Der Senat weist auf folgendes hin:

1. a) Die von dem Angeklagten zitierte Entscheidung des Bundesgerichtshofs vom 5. Februar 2002 - 5 StR 617/01 - ist mit dem vorliegenden Fall nicht vergleichbar. In dem vom Bundesgerichtshof entschiedenen Fall war der Angeklagte durch das angegriffene landgerichtliche Urteil zu einer Gesamtfreiheitsstrafe von einem Jahr und zu einer weiteren Gesamtfreiheitsstrafe von zwei Jahren sechs Monaten verurteilt worden und der "Wahlverteidiger" hatte zum Zeitpunkt der Hauptverhandlung bereits seine Zulassung als Rechtsanwalt infolge von Vermögensverfall verloren. Dass dort ein Fall der notwendigen Verteidigung gegeben war, steht außer Frage.

Im vorliegenden Fall war der Angeklagte durch das Amtsgericht Potsdam zu einer Freiheitsstrafe von (lediglich) 8 Monaten verurteilt worden, deren Vollstreckung zur Bewährung ausgesetzt wurde; schwerwiegende mittelbare Nachteile, wie beispielsweise der Widerruf einer Bewährungsstrafe (siehe dazu KK-Laufhütte, StPO, 5. Aufl. 2003, § 140 Rdnr. 21), hatte der Angeklagte nicht zu befürchten.

→ **ANGEZEIGTE EINTRÄGE**

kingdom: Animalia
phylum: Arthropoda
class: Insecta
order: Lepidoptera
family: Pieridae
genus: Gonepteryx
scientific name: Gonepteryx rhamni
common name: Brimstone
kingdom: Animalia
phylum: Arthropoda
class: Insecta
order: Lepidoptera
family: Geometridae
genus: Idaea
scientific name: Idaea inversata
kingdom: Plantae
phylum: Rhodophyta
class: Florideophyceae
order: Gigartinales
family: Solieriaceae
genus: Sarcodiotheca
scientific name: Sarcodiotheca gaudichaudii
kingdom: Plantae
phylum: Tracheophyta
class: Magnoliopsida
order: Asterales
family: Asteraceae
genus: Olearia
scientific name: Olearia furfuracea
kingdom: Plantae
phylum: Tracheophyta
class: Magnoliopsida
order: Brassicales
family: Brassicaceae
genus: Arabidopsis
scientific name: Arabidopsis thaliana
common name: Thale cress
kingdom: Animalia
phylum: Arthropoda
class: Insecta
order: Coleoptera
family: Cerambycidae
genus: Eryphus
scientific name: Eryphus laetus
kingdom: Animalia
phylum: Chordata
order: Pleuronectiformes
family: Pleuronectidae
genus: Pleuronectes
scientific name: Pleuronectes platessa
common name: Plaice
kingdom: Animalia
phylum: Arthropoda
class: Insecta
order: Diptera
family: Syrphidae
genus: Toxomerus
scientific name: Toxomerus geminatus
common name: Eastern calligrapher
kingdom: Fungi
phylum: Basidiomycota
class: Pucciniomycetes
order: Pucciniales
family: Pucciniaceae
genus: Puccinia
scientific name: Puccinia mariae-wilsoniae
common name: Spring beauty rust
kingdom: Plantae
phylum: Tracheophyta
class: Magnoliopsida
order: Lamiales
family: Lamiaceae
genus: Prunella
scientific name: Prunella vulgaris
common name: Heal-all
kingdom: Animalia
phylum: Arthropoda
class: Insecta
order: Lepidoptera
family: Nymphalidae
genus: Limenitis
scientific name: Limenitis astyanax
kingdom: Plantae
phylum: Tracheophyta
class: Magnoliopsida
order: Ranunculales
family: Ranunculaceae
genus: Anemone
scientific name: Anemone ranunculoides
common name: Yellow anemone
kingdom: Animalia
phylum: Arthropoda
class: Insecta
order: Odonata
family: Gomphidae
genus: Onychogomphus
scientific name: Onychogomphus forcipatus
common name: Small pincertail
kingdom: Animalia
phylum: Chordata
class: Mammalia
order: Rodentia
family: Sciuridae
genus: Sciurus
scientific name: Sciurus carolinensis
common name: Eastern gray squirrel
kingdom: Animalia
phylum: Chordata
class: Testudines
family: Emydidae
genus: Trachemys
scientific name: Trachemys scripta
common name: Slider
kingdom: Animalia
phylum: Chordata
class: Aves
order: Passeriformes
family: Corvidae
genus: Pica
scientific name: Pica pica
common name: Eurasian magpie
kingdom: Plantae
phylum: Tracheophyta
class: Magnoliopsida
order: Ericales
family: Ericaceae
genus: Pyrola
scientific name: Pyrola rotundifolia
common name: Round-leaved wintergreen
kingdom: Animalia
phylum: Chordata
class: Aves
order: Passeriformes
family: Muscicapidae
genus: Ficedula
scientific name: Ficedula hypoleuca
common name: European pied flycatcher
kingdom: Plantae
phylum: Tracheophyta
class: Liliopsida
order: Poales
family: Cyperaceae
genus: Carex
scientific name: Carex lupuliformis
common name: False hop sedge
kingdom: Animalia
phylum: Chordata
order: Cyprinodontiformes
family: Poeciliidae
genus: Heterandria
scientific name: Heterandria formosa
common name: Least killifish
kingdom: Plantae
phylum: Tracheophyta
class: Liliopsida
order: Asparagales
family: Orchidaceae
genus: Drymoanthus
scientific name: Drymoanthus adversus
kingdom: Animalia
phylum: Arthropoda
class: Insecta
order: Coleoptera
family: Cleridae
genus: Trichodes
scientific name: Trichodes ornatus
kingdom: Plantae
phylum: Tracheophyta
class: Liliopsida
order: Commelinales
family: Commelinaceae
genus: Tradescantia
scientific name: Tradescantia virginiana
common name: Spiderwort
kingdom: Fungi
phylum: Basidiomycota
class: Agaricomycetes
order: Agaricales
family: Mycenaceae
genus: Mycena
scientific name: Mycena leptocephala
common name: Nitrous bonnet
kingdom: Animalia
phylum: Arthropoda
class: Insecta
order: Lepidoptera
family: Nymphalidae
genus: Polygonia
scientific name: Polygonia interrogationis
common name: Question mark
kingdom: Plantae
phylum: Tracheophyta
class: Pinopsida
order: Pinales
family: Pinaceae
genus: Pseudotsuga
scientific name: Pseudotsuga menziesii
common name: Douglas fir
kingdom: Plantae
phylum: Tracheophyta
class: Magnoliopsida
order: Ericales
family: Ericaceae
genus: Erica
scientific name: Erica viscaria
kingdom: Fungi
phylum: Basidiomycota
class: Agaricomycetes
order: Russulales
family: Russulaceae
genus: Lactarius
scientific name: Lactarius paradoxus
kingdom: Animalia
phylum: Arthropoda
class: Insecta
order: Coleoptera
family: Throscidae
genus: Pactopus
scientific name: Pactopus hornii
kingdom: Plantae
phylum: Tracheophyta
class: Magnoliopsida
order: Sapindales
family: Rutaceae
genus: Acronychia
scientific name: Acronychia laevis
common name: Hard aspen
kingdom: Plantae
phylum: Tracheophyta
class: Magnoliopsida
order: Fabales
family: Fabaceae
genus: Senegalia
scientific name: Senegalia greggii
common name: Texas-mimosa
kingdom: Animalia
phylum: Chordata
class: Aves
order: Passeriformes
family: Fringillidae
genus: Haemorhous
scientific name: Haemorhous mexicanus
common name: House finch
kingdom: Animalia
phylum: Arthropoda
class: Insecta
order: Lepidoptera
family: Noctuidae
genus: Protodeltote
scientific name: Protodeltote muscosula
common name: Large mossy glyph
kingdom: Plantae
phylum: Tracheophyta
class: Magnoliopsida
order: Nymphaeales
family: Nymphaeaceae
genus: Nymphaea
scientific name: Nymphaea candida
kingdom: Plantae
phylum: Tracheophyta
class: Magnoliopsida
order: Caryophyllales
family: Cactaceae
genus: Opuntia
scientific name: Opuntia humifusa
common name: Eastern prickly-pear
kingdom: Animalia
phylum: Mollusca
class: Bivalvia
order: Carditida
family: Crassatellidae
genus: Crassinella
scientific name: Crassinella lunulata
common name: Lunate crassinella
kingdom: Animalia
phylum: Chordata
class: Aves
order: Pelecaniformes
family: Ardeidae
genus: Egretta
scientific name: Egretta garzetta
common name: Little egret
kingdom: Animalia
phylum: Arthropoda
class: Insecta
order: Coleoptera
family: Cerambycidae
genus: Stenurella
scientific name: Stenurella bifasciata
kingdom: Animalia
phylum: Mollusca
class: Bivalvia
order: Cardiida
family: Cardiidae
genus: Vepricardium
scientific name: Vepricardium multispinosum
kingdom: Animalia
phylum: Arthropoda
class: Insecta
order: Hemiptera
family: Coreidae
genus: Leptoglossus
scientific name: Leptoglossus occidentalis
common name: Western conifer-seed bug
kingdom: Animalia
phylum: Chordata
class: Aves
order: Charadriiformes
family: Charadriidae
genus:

→ **AUFGABEN**
[1] Nenne alle Dauern von Freiheitsstrafen, die im Text vorkommen.
[2] Weshalb hatte der „Wahlverteidiger“ im vom Bundesgerichtshof entschiedenen Fall laut Text seine Zulassung als Rechtsanwalt verloren?
Die Einträge haben mit dem Text nichts zu tun.

→ **LÖSUNGEN**
[1] ein Jahr; zwei Jahre sechs Monate; 8 Monate

[2] Infolge von Vermögensverfall.